Sandro Grande aura été l’entraîneur-chef de l’équipe de réserve du CF Montréal pendant 15 heures. Quinze heures de trop. Jamais il n’aurait dû être nommé à ce poste.

Pourquoi ?

Parce qu’au lendemain de la tentative d’assassinat envers la première ministre Pauline Marois, en 2012, Grande a publié deux messages haineux et dégradants. Un sur Facebook, l’autre sur Twitter. Dans le premier, il a qualifié les souverainistes de « stupides » et de « hillbillies » (colons). Le second se lisait comme suit : « La seule erreur que le tireur a commise la nuit dernière, c’est de rater sa cible !!! Marois !!! La prochaine fois mon gars ! J’espère ! »

Grande s’était excusé publiquement pour le premier message, mais jamais pour le deuxième. Son argument : son compte Twitter avait été piraté. Possible ? Oui. Probable ? Non. La direction du CF Montréal a tenu à présenter ses excuses à Pauline Marois, mardi, ce qui sous-entend qu’elle croit que Grande était responsable dudit message.

Comment en est-on arrivé là ?

Comment les patrons du CF Montréal, pourtant des gens brillants et bien ancrés dans la communauté québécoise, ont-ils pu manquer autant de « sensibilité » et d’« empathie », pour citer le président Gabriel Gervais ?

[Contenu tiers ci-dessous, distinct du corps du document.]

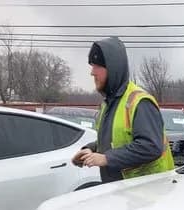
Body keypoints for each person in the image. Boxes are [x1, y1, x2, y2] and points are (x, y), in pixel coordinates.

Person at [72, 37, 174, 182]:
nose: (92, 73)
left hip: (148, 191)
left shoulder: (140, 102)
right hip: (121, 191)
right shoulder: (108, 104)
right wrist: (90, 150)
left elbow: (151, 146)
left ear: (113, 68)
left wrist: (107, 158)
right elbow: (114, 141)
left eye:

Parce qu’ils ont été aveuglés. Aveuglés par le CV éblouissant de Grande. Aveuglés par les promesses de jours meilleurs pour le développement de leurs espoirs. Aveuglés par les bénéfices, qu’ils croyaient supérieurs aux dommages pour le club. « Sandro est le meilleur tacticien au Canada », m’a dit Gervais en marge de sa conférence de presse, mardi. C’est dire tout le bien que le CF Montréal pense de Grande.

PHOTO HUGO-SÉBASTIEN AUBERT, ARCHIVES LA PRESSE

Le président du CF Montréal, Gabriel Gervais

« Notre jugement a été altéré par notre volonté de donner à Sandro Grande une deuxième chance, a ajouté Gervais dans son allocution. Force est d’admettre aujourd’hui que ce fut une erreur. »

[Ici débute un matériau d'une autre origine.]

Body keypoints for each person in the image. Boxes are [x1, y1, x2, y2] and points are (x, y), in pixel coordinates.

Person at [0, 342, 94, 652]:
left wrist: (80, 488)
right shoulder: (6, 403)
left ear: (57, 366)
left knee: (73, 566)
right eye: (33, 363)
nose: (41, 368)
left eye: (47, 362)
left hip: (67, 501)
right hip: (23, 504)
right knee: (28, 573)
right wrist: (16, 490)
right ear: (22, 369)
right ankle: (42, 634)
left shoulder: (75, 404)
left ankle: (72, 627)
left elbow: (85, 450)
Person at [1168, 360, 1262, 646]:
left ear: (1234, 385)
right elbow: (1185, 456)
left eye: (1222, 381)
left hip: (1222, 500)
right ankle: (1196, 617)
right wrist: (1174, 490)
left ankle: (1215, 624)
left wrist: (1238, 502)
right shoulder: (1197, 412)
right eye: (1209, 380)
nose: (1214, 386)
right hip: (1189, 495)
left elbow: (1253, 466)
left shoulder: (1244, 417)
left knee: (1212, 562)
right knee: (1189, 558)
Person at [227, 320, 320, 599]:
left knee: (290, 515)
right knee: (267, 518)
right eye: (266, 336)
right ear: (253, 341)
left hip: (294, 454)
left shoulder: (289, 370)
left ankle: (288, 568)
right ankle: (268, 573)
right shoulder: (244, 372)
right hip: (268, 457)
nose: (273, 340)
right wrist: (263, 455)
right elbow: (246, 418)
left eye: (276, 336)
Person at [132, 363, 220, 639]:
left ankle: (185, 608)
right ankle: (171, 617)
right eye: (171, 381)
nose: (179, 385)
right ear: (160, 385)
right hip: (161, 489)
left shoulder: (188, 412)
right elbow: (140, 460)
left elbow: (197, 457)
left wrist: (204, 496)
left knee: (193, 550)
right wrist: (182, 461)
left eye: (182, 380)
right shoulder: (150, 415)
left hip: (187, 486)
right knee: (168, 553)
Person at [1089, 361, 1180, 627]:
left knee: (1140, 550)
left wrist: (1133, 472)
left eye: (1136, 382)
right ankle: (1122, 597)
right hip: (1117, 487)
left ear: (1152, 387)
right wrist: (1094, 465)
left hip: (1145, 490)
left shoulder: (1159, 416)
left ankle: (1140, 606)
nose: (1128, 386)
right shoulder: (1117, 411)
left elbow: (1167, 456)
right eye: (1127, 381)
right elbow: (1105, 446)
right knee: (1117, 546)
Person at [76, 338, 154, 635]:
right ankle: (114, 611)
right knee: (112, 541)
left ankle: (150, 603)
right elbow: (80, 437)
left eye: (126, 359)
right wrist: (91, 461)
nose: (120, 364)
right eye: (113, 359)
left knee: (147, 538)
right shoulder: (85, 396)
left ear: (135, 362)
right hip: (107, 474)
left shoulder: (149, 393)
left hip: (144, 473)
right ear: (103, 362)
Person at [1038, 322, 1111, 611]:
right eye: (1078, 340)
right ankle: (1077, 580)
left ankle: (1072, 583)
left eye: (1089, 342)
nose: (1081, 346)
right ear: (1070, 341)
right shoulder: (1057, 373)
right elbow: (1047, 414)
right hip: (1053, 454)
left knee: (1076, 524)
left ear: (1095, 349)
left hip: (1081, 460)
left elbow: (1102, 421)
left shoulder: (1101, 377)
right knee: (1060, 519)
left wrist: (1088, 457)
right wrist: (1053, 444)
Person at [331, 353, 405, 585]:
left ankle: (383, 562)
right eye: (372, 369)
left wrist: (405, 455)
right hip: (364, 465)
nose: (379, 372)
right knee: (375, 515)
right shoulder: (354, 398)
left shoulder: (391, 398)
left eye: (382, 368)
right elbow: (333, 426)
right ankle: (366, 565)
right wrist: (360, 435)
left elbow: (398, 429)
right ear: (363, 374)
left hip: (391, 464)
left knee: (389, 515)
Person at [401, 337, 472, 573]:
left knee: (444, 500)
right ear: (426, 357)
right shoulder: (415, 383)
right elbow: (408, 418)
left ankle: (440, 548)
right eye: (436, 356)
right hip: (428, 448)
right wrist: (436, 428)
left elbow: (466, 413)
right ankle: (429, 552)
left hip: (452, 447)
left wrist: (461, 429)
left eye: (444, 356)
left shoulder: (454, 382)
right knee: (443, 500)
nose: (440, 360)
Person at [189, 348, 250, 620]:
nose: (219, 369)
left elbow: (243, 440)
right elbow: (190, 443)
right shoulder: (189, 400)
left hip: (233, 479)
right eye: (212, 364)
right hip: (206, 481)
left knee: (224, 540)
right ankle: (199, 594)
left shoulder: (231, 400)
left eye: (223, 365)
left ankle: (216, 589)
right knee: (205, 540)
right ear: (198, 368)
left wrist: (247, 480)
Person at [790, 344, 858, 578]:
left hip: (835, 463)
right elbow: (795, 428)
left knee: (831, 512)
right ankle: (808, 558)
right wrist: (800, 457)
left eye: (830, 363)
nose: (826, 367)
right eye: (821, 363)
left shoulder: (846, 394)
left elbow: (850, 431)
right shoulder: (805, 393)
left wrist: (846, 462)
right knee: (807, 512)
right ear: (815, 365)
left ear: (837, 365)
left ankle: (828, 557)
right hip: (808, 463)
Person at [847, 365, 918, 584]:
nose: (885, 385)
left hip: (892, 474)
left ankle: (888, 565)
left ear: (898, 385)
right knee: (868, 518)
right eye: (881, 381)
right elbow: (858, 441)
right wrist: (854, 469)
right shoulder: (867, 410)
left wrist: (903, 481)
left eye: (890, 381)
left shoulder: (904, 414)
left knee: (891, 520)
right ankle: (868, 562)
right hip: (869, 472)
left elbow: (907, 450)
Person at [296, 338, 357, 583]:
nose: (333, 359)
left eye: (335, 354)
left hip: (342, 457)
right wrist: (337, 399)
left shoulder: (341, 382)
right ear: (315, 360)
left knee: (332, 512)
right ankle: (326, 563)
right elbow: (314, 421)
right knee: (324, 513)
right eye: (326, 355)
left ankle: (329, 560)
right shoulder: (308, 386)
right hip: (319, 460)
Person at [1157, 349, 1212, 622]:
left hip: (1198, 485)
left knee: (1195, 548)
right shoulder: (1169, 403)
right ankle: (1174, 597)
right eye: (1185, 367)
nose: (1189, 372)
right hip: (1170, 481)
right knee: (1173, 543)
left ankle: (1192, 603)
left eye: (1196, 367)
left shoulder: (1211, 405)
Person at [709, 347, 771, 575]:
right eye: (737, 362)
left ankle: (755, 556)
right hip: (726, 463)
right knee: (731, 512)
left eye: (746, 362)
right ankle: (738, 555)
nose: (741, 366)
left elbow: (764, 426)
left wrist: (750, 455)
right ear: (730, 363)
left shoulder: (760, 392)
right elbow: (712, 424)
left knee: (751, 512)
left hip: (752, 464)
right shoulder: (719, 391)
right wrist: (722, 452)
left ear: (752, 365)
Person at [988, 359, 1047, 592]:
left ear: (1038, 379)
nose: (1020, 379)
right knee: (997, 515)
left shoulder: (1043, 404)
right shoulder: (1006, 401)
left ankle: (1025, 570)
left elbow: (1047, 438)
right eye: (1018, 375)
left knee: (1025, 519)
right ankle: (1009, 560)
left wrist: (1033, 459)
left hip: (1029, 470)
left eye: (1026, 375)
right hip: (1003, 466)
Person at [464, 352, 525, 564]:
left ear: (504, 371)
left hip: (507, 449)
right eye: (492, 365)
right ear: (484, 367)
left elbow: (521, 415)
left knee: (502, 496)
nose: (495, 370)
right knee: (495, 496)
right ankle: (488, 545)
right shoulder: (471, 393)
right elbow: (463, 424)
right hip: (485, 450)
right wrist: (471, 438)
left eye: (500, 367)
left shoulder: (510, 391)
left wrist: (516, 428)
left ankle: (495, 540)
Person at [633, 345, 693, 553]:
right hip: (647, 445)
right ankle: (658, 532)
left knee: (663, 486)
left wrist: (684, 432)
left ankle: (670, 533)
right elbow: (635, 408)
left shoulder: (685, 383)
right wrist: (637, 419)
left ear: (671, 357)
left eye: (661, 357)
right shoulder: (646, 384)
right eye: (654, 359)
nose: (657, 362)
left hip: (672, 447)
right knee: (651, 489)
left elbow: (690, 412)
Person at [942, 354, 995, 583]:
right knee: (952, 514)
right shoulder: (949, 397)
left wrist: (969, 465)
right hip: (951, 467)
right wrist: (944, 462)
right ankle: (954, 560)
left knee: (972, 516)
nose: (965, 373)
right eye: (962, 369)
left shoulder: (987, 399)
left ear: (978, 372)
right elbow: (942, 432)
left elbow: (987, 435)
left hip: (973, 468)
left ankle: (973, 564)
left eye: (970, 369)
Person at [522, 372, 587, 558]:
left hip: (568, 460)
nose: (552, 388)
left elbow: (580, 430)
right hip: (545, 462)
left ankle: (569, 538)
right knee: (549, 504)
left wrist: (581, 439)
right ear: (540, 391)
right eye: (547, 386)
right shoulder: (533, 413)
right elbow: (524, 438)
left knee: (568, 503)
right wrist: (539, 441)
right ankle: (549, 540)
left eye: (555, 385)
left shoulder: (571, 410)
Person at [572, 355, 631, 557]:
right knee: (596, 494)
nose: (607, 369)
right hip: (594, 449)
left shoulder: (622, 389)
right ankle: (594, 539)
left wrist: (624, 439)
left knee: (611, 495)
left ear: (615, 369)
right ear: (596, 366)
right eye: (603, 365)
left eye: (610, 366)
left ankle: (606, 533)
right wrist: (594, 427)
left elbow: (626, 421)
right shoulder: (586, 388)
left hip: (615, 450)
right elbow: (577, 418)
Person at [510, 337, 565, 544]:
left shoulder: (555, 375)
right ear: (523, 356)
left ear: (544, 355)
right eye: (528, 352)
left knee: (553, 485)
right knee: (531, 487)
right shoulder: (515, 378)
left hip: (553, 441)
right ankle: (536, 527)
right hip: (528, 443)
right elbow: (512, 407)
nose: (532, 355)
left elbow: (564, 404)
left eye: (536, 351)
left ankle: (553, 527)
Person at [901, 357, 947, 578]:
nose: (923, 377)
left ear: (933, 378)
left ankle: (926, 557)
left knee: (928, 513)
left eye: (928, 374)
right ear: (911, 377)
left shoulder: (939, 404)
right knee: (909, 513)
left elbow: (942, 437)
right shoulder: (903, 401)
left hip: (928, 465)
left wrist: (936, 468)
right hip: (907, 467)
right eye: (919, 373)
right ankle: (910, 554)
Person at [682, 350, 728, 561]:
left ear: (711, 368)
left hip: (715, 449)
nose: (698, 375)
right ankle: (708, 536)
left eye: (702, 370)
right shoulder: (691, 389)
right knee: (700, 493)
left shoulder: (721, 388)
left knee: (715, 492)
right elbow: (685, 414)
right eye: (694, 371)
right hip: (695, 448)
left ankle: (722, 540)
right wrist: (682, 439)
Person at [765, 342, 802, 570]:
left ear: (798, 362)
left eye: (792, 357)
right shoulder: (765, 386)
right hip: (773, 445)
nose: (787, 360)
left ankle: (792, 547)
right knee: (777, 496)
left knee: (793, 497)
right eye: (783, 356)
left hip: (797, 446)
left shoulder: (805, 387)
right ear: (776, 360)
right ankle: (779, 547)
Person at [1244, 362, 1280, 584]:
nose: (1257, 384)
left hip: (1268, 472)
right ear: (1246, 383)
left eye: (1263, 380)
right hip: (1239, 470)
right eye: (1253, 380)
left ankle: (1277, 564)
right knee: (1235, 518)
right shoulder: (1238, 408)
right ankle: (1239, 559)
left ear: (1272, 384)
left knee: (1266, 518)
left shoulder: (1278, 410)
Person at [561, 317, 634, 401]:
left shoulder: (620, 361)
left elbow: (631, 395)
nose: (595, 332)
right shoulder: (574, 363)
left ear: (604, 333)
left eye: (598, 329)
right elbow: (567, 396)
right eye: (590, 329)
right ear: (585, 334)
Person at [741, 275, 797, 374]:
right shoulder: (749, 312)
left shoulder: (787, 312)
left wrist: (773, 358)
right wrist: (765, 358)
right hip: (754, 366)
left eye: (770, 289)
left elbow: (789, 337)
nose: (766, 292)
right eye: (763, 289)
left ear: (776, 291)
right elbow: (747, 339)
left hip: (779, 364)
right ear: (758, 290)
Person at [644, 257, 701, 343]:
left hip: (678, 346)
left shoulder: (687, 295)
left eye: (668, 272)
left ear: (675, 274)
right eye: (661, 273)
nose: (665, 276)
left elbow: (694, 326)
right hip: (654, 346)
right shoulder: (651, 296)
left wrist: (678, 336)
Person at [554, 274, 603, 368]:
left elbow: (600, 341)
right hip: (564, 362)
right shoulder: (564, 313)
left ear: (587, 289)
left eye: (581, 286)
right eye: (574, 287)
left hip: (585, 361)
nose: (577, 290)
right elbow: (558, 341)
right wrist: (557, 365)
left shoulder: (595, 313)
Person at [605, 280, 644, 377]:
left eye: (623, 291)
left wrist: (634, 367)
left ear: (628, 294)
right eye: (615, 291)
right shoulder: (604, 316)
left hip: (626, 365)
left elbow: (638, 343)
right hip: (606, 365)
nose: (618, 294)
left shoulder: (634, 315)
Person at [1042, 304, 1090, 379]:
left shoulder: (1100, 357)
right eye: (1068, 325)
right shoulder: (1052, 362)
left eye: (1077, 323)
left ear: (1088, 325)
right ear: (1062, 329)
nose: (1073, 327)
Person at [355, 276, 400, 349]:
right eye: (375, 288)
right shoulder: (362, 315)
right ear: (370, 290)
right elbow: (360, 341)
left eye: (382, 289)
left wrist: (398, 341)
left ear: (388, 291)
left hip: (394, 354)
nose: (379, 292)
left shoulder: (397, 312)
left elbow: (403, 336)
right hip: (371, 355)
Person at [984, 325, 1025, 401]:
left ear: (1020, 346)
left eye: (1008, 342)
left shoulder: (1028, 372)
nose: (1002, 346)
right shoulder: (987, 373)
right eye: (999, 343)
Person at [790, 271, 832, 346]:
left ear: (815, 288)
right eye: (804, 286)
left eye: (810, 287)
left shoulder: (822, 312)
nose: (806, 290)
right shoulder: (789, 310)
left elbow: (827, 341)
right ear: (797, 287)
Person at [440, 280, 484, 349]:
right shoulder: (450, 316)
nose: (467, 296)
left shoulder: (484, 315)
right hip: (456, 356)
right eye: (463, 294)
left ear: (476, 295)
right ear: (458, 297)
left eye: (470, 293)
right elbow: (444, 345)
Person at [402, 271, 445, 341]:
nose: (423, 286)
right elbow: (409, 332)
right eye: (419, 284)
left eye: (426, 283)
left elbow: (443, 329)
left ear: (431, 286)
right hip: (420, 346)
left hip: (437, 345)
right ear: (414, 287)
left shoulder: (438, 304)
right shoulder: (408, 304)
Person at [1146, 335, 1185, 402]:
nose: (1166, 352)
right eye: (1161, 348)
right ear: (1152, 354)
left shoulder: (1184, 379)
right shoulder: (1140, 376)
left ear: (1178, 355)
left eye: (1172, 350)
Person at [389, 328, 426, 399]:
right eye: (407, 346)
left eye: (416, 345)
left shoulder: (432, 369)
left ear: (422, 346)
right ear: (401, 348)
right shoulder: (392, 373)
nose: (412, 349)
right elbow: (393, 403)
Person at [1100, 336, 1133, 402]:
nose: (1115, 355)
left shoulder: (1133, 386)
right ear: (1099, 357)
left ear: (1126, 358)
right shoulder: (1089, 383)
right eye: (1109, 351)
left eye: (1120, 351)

La direction du club était bien évidemment au courant des déclarations antérieures de Grande. Ce fut d’ailleurs soulevé dans son entretien d’embauche. L’équipe était aussi dans son droit de lui accorder une deuxième chance. Après tout, Grande n’est pas en prison. Il peut travailler. Il pourrait même se présenter comme candidat aux élections, s’il le désirait.

Or, obtenir une deuxième chance dans la sphère publique, ce n’est ni un droit acquis ni un automatisme. C’est un privilège. La personne fautive doit démontrer qu’elle a changé. Qu’elle s’est améliorée. Qu’elle a appris de ses erreurs.

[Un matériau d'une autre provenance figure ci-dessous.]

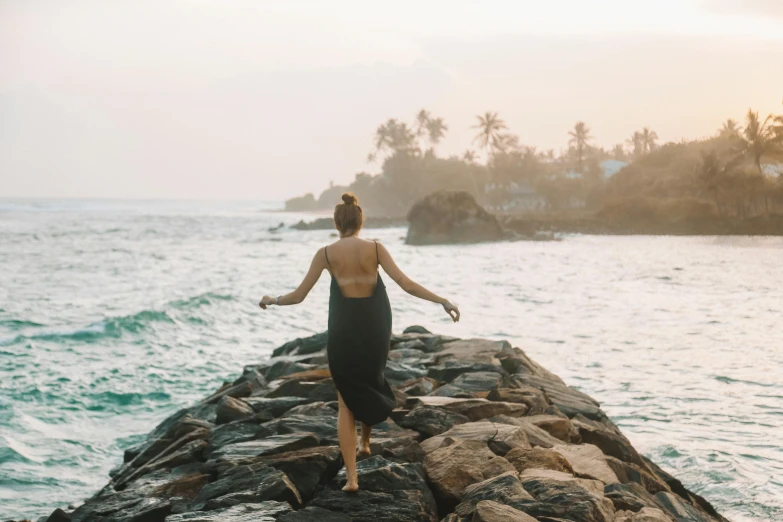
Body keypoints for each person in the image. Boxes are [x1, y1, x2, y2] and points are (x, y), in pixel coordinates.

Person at [259, 192, 459, 492]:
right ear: (360, 220)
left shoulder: (325, 253)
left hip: (344, 330)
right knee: (372, 380)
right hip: (375, 326)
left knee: (345, 401)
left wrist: (272, 299)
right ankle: (365, 442)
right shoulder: (376, 249)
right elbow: (405, 283)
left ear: (336, 222)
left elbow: (298, 296)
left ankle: (352, 478)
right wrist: (441, 300)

Grande a convaincu la direction du CF Montréal. Mais des politiciens, des commanditaires et des partisans du club, eux, n’étaient pas prêts à lui pardonner. Même 10 ans après les faits, plusieurs fidèles du club se sont sentis visés, blessés ou outrés par les propos de Grande. Je les comprends. Les propos écrits sur son compte Twitter étaient franchement troublants. Bien des partisans n’ont pas cru ses excuses. Du moins, ils les ont jugées insuffisantes. Il faut dire que Grande ne s’est pas aidé, en ne nommant ni Pauline Marois ni les souverainistes dans son communiqué, lundi.

Des amateurs ont exprimé leur désaccord. Bruyamment. C’est leur droit. Ils ont fait pression sur le club et ses commanditaires. C’est aussi leur droit. Ce sont eux qui ont convaincu Gervais d’infirmer sa décision initiale.

On s’attendait à avoir des gens mécontents, mais pas de l’ampleur qui s’est matérialisée [lundi] soir.

Gabriel Gervais, président du CF Montréal

Le club s’attendait à une vague. Peut-être à un ressac. Mais pas au tsunami qui l’a englouti. Il devra en tirer des leçons. Il est anormal que personne, dans le comité de sélection, n’ait prévu des conséquences aussi graves sur l’image de marque de l’équipe. Cette nomination aurait dû faire l’objet de vives critiques à l’interne. Ou, du moins, à des discussions plus musclées que celles ayant mené à une décision « unanime » du comité « d’aller de l’avant » avec Grande, comme l’a précisé Gervais.

Cela dit, je dois souligner le leadership démontré par Gervais dans la gestion de cette crise. Oui, c’est lui qui a allumé le feu. Il assume d’ailleurs « 100 % » de la responsabilité de cette controverse. Sauf qu’il ne s’est pas entêté. Sa pensée a évolué. Il a reconnu son erreur, et l’a réparée en moins d’une journée. Ce n’est pas dans les us et coutumes de la maison, mettons.

En faisant ce geste, Gervais réussira-t-il à limiter les dommages ?

Peut-être que oui. Peut-être que non. Mais ce dont je suis convaincu, c’est que les bénéfices de congédier Grande étaient devenus plus grands que son apport potentiel à l’équipe.